Tripuraneni Ramaswamy, a great reformer

Tripuraneni Ramaswamy,  a great reformer
Highlights

Tripuraneni Ramaswamy, A Great Reformer. At the dawn of 19th century, a reassessment of the existing cultural values began in India and stalwarts like Ram Mohan Roy, Eswara Chandra Vidya Sagar, Ranade, Dayananda Saraswathi became pioneers of the renaissance movement.

At the dawn of 19th century, a reassessment of the existing cultural values began in India and stalwarts like Ram Mohan Roy, Eswara Chandra Vidya Sagar, Ranade, Dayananda Saraswathi became pioneers of the renaissance movement. In Andhra Pradesh, Kandukuri Veeresalingam, Gurazada Appa Rao and others took it up. Tripuraneni Ramaswamy had been a worthy successor of the great reformers who undertook the task and strove for the spread of new ideas among Telugu speaking people.

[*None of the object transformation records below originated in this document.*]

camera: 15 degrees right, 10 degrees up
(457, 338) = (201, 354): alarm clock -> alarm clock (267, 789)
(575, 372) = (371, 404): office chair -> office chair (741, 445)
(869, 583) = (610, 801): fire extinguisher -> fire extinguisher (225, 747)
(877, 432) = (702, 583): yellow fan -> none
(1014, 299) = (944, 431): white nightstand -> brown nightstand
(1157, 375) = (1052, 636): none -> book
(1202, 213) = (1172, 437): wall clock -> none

Tripuraneni Ramaswamy was born on 15-01-1887 in Anagaluru village in the Krishna District of the present day Andhra Pradesh, in a family of agriculturists. Ramaswamy grew up in an agricultural background, but was tempered by literary refinement. At the age of 23, he passed matriculation and in the same year, he wrote two plays- “Karempudi Kadanam” based on Palanadu battle and “Kurukshetra Sangramam”, based on Mahabharatha war. He joined the Noble College at Bandar in 1911 to study intermediate course. In those years, he displayed his literary skill and prodigious memory in his Avadhanam.

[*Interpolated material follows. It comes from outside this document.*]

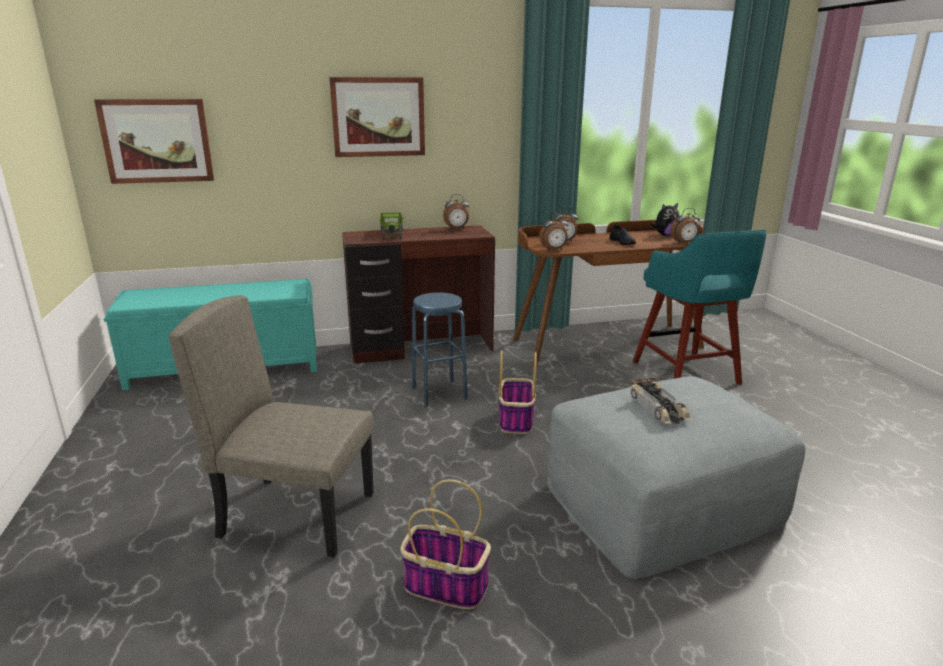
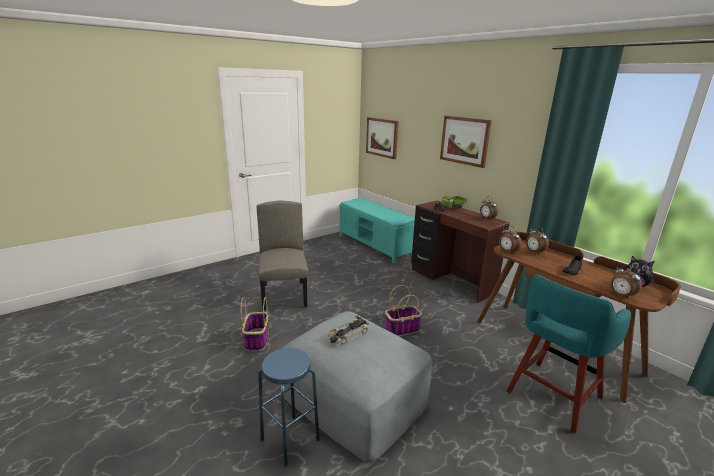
camera: 65 degrees right, 0 degrees up
(439, 393) = (406, 299): blue stool -> blue stool (290, 439)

In 1914, he went to Britain and studied law in Dublin. He not only studied law, but also the vast English literature and modern European culture. After returning to India, he practiced law for some years mostly in Tenali town. But his main activity was directed towards social reform. He launched a full-scale attack on the caste system and the social injustice which were propagated by the Smritis and Puranas and the institutionalised religion. He led the fight against social inequality and inequity.
He chose literary writing as the vehicle for expressing his rationalistic thought for awakening his people. His famous work “Sutapuranam” in four cantos was a fierce attack on ancient Puranas, which were powerful instruments to spread unquestioning faith among the people in custom, tradition, caste system. His inimitable logic and wide range of knowledge displayed in his works was amazing. His poetic work “Kuppuswamy Satakam” reveals the theme of social revolution and speaks about many home truths about social evils, blind faith and indignity to man. In this work, he blazed the train which Vemana heralded centuries back.
In all his other works such as ‘Sambhukavadha’, ‘Suthashrama Geethaalu’, ‘Dhoortha Maanava’, ‘Khooni’, ‘Bhagavadgita’, ‘Rana Pratap’, ‘Kondaveeti Pathanam’, he made a rational analysis of dogmas prescribed by ancient classics and the injustice done to people belonging to lower social order and attacked all the discriminating standards advocated by the Smritis. He was a fighter for the upliftment of the down trodden and the hapless.
Ramaswamy not only expressed his ideas in literature, he tried to put them into practice. He was against the cumbersome procedure of Hindu marriage resulting in unnecessary expenditure. He prepared a simple procedure in Telugu called, ‘Vivaha Vidhi’, where he officiated as priest and conducted many marriages. When he was the Chairman of Tenali Municipality, he did not permit animal sacrifice to appease Gods. He fought against the scourge of untouchability. He was reformer in thought and in practice.
Ramaswamy was an ardent patriot even when he was a student, he wrote a patriotic play “Rana Pratap”, which was proscribed by the British government. When he was studying law at Dublin, he wrote to Krishna Patrika, a Telugu weekly appealing to Indians to support the Home Rule Movement started by Annie Beasant. He pleaded for India’s independence. Ramaswamy wrote many patriotic songs inspiring the people to the heights of sacrifice during the independence movement.
He was an ardent lover of Telugu language and culture and was proud of the history. He was an educationist and was a member of the senate of the Andhra University for three terms. He was recipient of many honours and was popularly known as ‘Kaviraju’, a title conferred onto him.
This great revolutionary thinker and poet died in 1943, but left his imprint on the development of rational thought among Telugu speaking people.